--- What you are asked to do ---
A faithful copy of the data below is required, leaving out every picture.
_ _ _ _
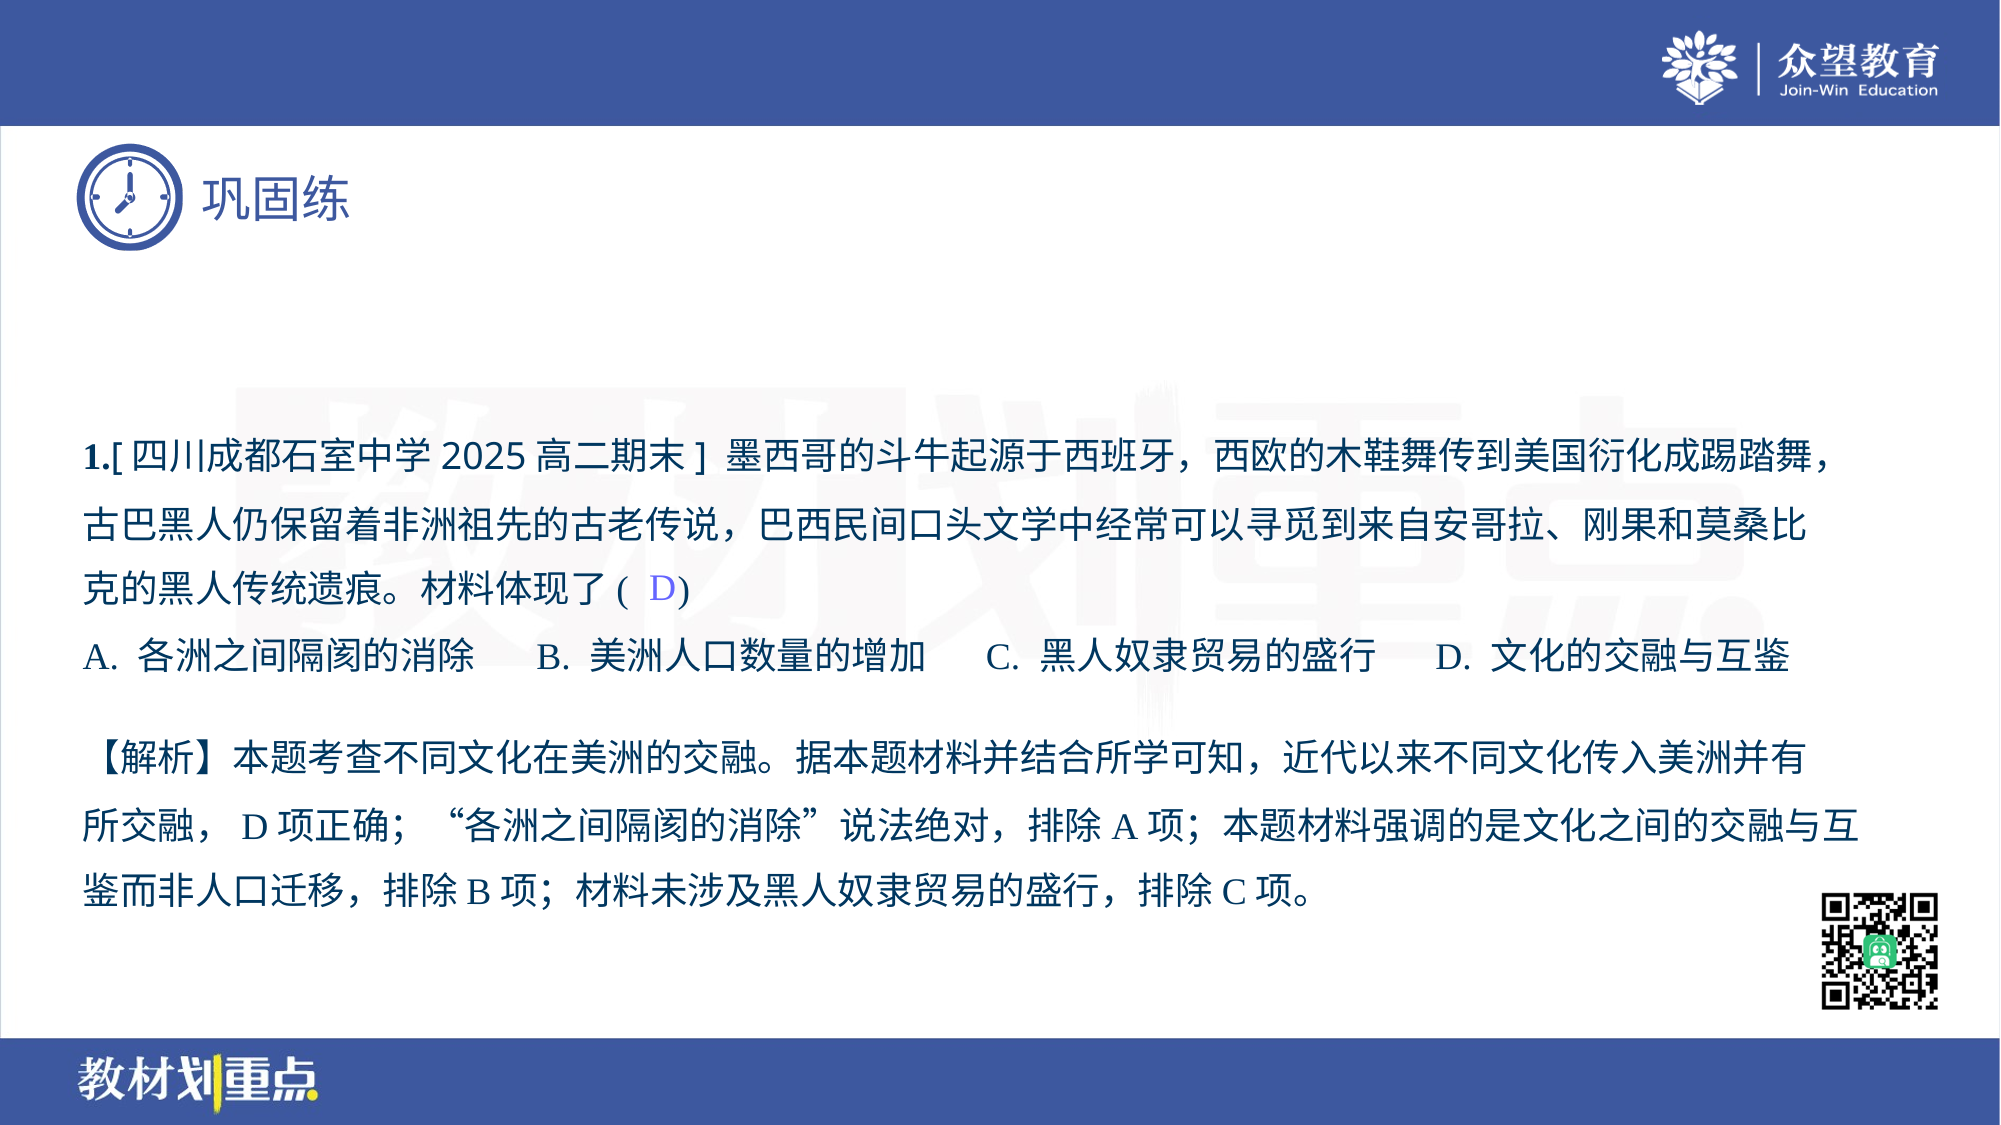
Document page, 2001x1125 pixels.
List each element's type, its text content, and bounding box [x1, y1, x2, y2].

text_box A. 各洲之间隔阂的消除 B. 美洲人口数量的增加 C. 黑人奴隶贸易的盛行 D. 文化的交融与互鉴 [82, 610, 1817, 670]
text_box D [635, 543, 690, 602]
text_box 【解析】本题考查不同文化在美洲的交融。据本题材料并结合所学可知，近代以来不同文化传入美洲并有 所交融，D项正确；“各洲之间隔阂的消除”说法绝对，排除A项；本题材料强调的是文化之间的交融与互 鉴而非人口迁移，排除B项；材料未涉及黑人奴隶贸易的盛行，排除C项。 [82, 709, 1817, 906]
text_box 1.[四川成都石室中学2025高二期末] 墨西哥的斗牛起源于西班牙，西欧的木鞋舞传到美国衍化成踢踏舞， 古巴黑人仍保留着非洲祖先的古老传说，巴西民间口头文学中经常可以寻觅到来自安哥拉、刚果和莫桑比 克的黑人传统遗痕。材料体现了( ) [82, 408, 1817, 604]
picture [0, 0, 2000, 1125]
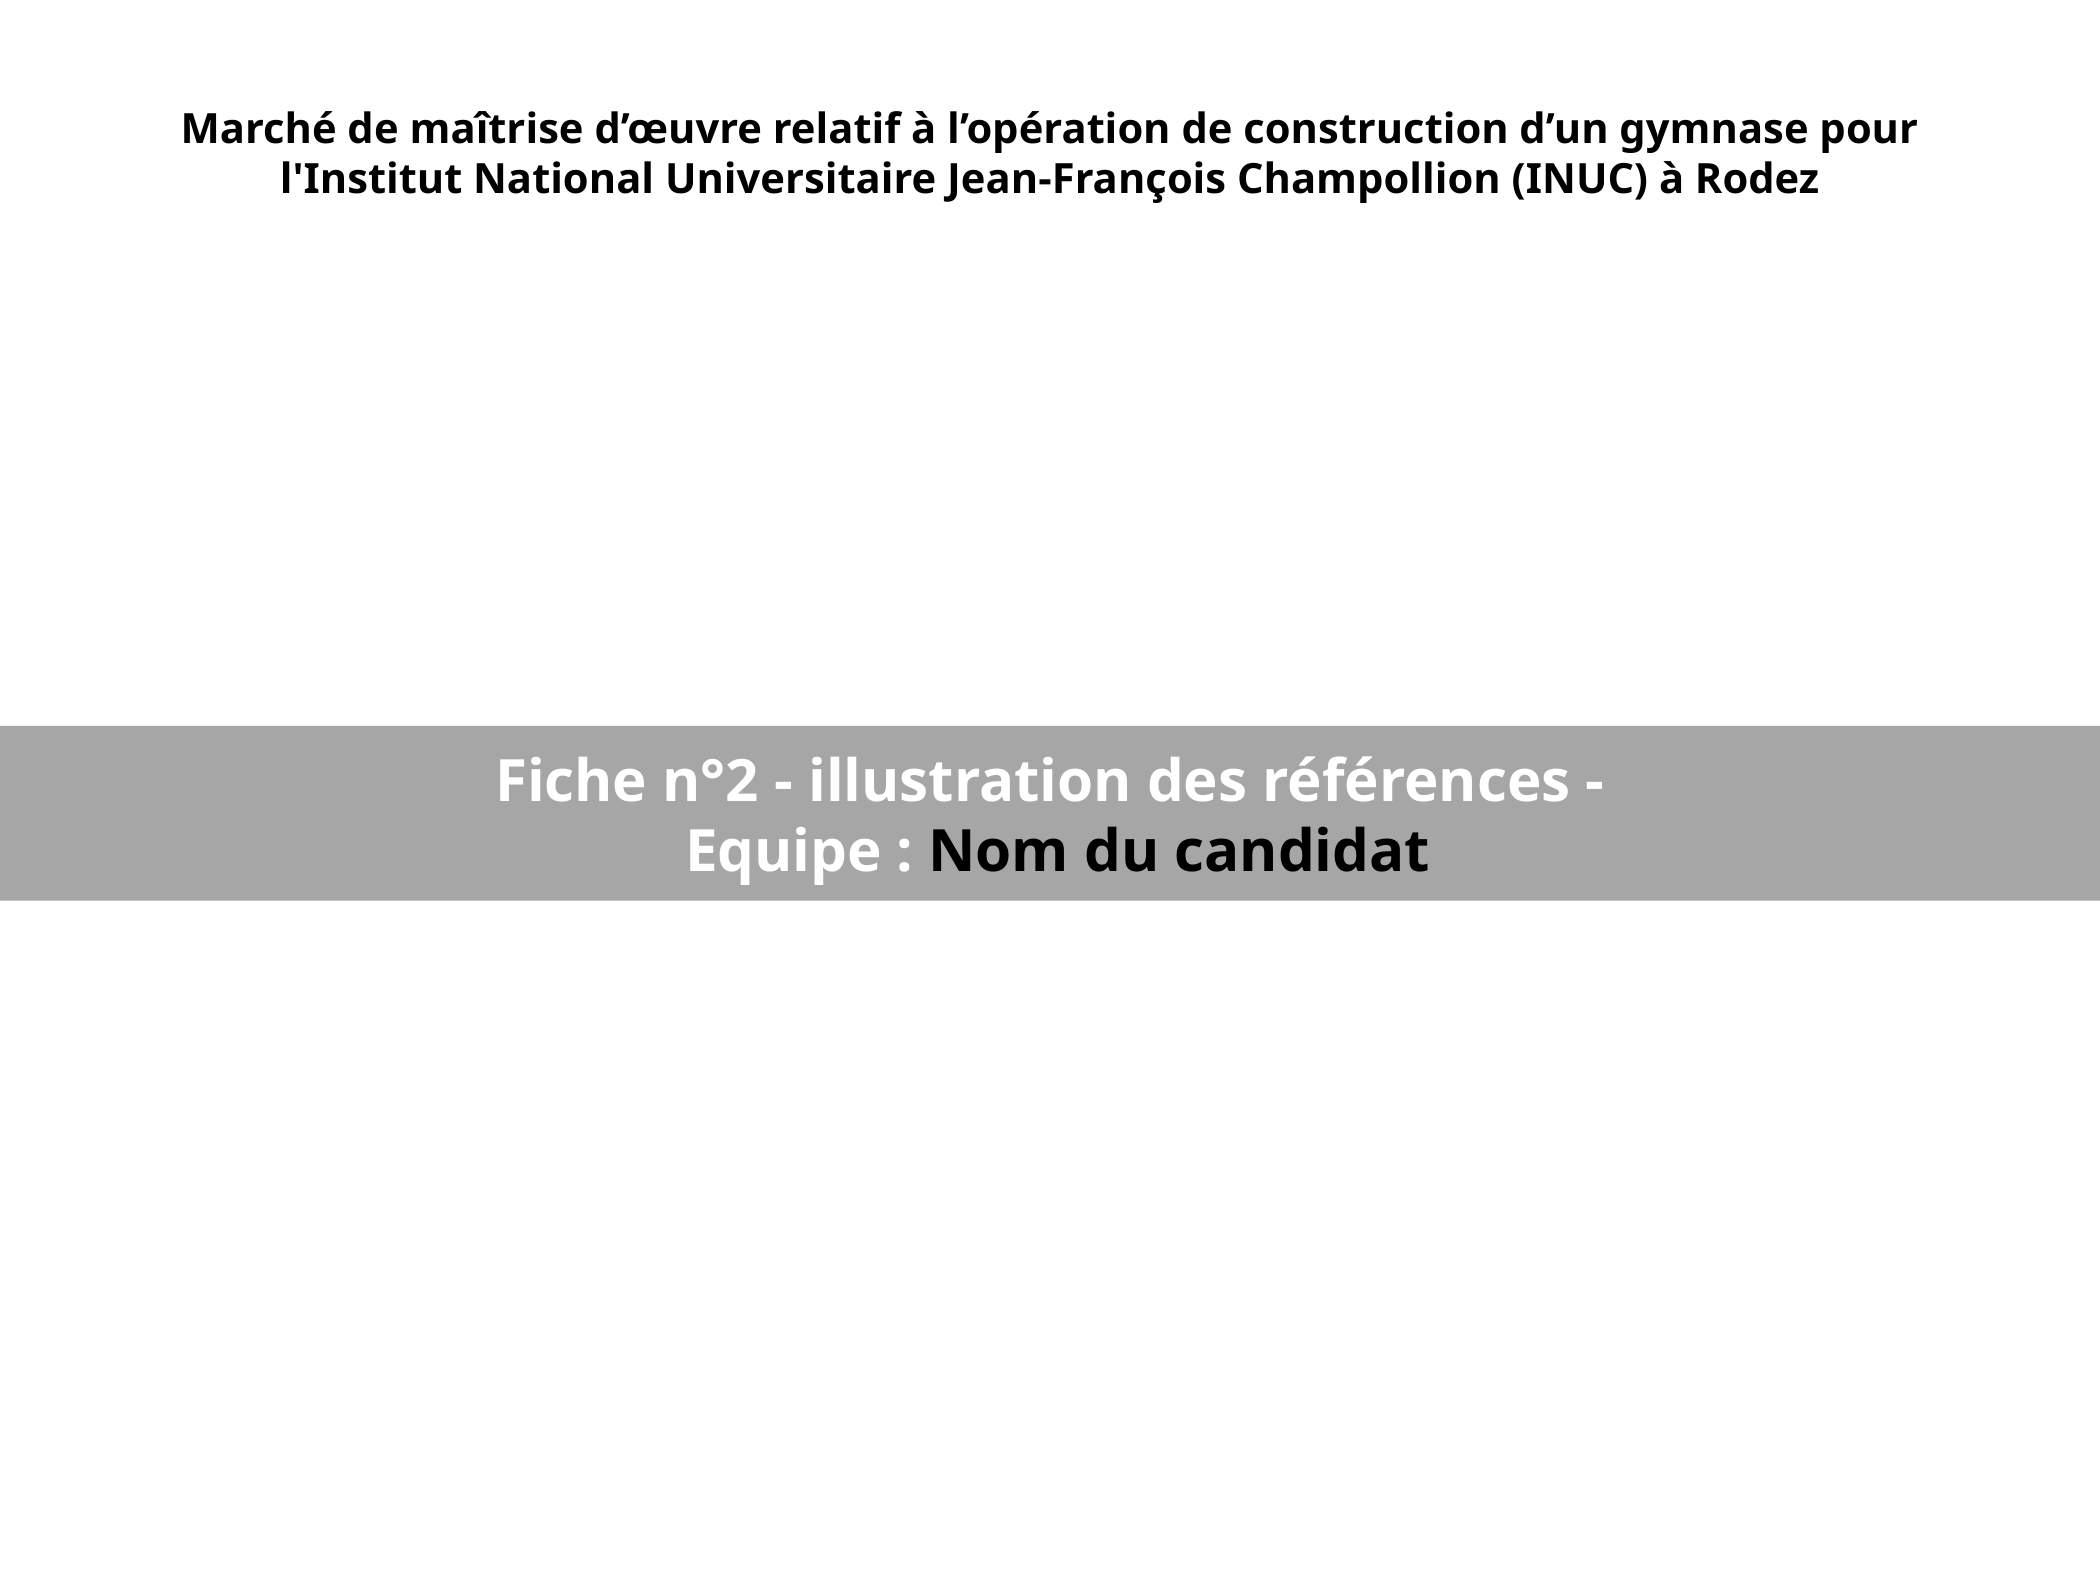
_ _ _ _
--- Exercise solution ---
Document page, 2001x1125 pixels.
List each element's type, its text content, and bounding box [x1, y1, x2, y2].

text_box A. 各洲之间隔阂的消除 B. 美洲人口数量的增加 C. 黑人奴隶贸易的盛行 D. 文化的交融与互鉴 [82, 610, 1817, 670]
text_box D [635, 543, 690, 602]
text_box 【解析】本题考查不同文化在美洲的交融。据本题材料并结合所学可知，近代以来不同文化传入美洲并有 所交融，D项正确；“各洲之间隔阂的消除”说法绝对，排除A项；本题材料强调的是文化之间的交融与互 鉴而非人口迁移，排除B项；材料未涉及黑人奴隶贸易的盛行，排除C项。 [82, 709, 1817, 906]
text_box 1.[四川成都石室中学2025高二期末] 墨西哥的斗牛起源于西班牙，西欧的木鞋舞传到美国衍化成踢踏舞， 古巴黑人仍保留着非洲祖先的古老传说，巴西民间口头文学中经常可以寻觅到来自安哥拉、刚果和莫桑比 克的黑人传统遗痕。材料体现了( ) [82, 408, 1817, 604]
picture [0, 0, 2000, 1125]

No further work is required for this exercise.